== TEXTO PROPORCIONADO ==
■ ■ ■ ■ ■ ■ ■

El destino (o no sé qué, o quién), puso en mi camino  a un ser humano muy especial, Pascuale, el que acompañado de su esposa, una bonita rusa de porte típicamente eslavo, nos llevó en su automóvil a Meliccucá, distante a cincuenta kilómetros de la capital; pequeño valle que emerge, entre plantaciones de olivos y pinares, en la vertiente norte de las montañas del Aspramonte .
Llegamos en horas de la siesta, creo a las tres de la tarde, (luego de habernos perdido buscando el camino). El pueblo dormía. Solo unos pocos animosos se reunían en las veredas, para intercambiar opiniones y contarse sus  problemas familiares y cotidianos.
Comprendí, que en ese momento estaba allí, donde lo soñé muchas veces. Que esos viejos “Tanos” que me señalaban con dedos deformes por el reuma, los años y el trabajo rudo, el lugar donde encontraría la fontana: eran todos familiares míos. Así lo sentía y tal vez, así ellos lo sintieron, cuando les dije mi apellido materno con décadas de historia en el pueblo.

Allí estaba firme desde hacía un par de siglos y todavía vertía chorritos de agua, ¡La fontana Di Tocco! y frente a ella, mirándome como si me diera la bienvenida: la casa de mi madre.
Hay emociones que son muy difíciles de describir y esta era una de ellas. Descendí del auto de Pacuale, tratando de grabar y absorber por todos  mis sentidos, lo que me rodeaba.
Llamé a la puerta (antigua puerta con postigos en su mitad superior) a través de la cual se percibía luz. Pocos minutos después abrieron y una pequeña figura apareció en ella: muy anciana, encorvada, de ojos intensamente azules… y totalmente lúcida. Me miró con curiosidad. Le pregunté si tenía el mismo apellido de mi madre. Movió su blanca cabeza afirmativamente. Emocionado, le dije que también era el mío. Levantó su pequeña mano y haciendo una V con dos de sus delgados y ajados deditos, me pregunto: ¿”Con Doppio D”? Al decirle que si, con voz temblorosa, me abrazó sollozando. Me abrió la puerta de su casa, y por fin, pisé, el suelo donde había visto la luz, mi madre.

■ ■ ■ ■ ■ ■ ■

(Descripciones textuales de puntos clave)
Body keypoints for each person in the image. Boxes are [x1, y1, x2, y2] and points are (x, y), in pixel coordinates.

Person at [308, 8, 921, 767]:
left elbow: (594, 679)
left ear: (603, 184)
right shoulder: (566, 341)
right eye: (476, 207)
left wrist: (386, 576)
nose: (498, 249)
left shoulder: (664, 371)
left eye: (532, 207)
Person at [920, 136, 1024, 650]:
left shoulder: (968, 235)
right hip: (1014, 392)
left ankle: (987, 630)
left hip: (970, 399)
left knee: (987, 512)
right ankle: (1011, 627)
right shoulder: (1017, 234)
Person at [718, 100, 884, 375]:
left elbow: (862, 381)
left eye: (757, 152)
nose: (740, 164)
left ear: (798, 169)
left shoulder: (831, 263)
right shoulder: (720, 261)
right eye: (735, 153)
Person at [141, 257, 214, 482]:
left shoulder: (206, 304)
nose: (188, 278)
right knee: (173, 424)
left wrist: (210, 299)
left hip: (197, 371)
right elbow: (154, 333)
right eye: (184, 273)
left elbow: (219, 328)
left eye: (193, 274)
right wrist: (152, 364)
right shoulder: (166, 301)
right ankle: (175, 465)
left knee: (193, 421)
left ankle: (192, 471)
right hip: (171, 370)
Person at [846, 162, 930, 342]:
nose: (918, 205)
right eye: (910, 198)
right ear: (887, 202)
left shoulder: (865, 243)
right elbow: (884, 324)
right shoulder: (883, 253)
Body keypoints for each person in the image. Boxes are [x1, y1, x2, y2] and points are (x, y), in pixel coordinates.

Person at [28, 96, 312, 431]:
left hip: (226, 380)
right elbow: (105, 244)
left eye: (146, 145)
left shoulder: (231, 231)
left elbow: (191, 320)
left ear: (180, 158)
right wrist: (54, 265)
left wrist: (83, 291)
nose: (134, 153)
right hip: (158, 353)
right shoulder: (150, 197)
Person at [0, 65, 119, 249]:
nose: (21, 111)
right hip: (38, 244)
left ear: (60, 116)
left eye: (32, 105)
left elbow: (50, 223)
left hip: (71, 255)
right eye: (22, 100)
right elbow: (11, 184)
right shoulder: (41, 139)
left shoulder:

■ ■ ■ ■ ■ ■ ■

== LISTA DE TAREAS ==
**A)** Reescriba de forma más breve el párrafo del relato sobre Meliccucá que comienza con «Llamé a la puerta» y conserve sus hechos principales.
**B)** Prosiga el relato sobre Meliccucá a partir de su última oración.

== SUS RESPUESTAS ESCRITAS ==
**A)** Llamé a la antigua puerta con postigos, tras la cual se veía luz. Minutos después abrió una mujer muy anciana y encorvada, de ojos muy azules y plenamente lúcida. Le pregunté si llevaba el apellido de mi madre. Asintió, y le dije que también era el mío. Con dos dedos en forma de V me preguntó: «¿Con doppio D?». Cuando le respondí que sí, me abrazó sollozando. Luego me dejó entrar, y pisé por fin el suelo donde había nacido mi madre.

**B)**
La anciana, me dijo que se llamaba Francesca, que tenía noventa y nueve años y que estaba muy emocionada. Afortunadamente había entrado Pascuale, su esposa y la mía: todos lagrimeaban. La presencia de Pascuale,fue fundamental, porque hizo de traductor. Era muy difícil entender el dialecto calabrés, que hablaba Francesca. Así pude saber que ella, era hija de un primo hermano de mi nono. Recordaba, que cuando era niña le habían contado que el tío Antonio se había ido a La Argentina con sus hijos;  Vivía sola, pero su hija y todos los vecinos eran su familia.
Con una lucidez sorprendente para su avanzadísima edad, nos habló de su vida, de sus recuerdos, y mostró fotos de sus hijos, cubriéndole el rostro un velo de tristeza cuando señaló, a los que habían muerto. Además,  ¡Lo increíble! Estaba tejiendo una puntilla con aguja Crochet.
Varias vecinas se acercaron, con curiosidad lógica, para saber que pasaba en casa de Francesca, donde veian un inusitado movimiento. Ella, con su suave y dulce voz les explicó que yo era un pariente que había venido de  América, para ver la casa donde había nacido “sua mama”
.El sol ya se ponía, tiñendo de rojo las nubes en el poniente: debíamos partir, regresar. Había terminado mi peregrinación. Atrás quedaban la inolvidable Francesca, la vieja casa materna, la Fontana di Tocco... y  Melicuccá. Mi anhelo se había cumplido, había encontrado parte de mis raíces. Ahora solo me quedaba complacerme de mis recuerdos; de los inolvidables momentos que había vivido.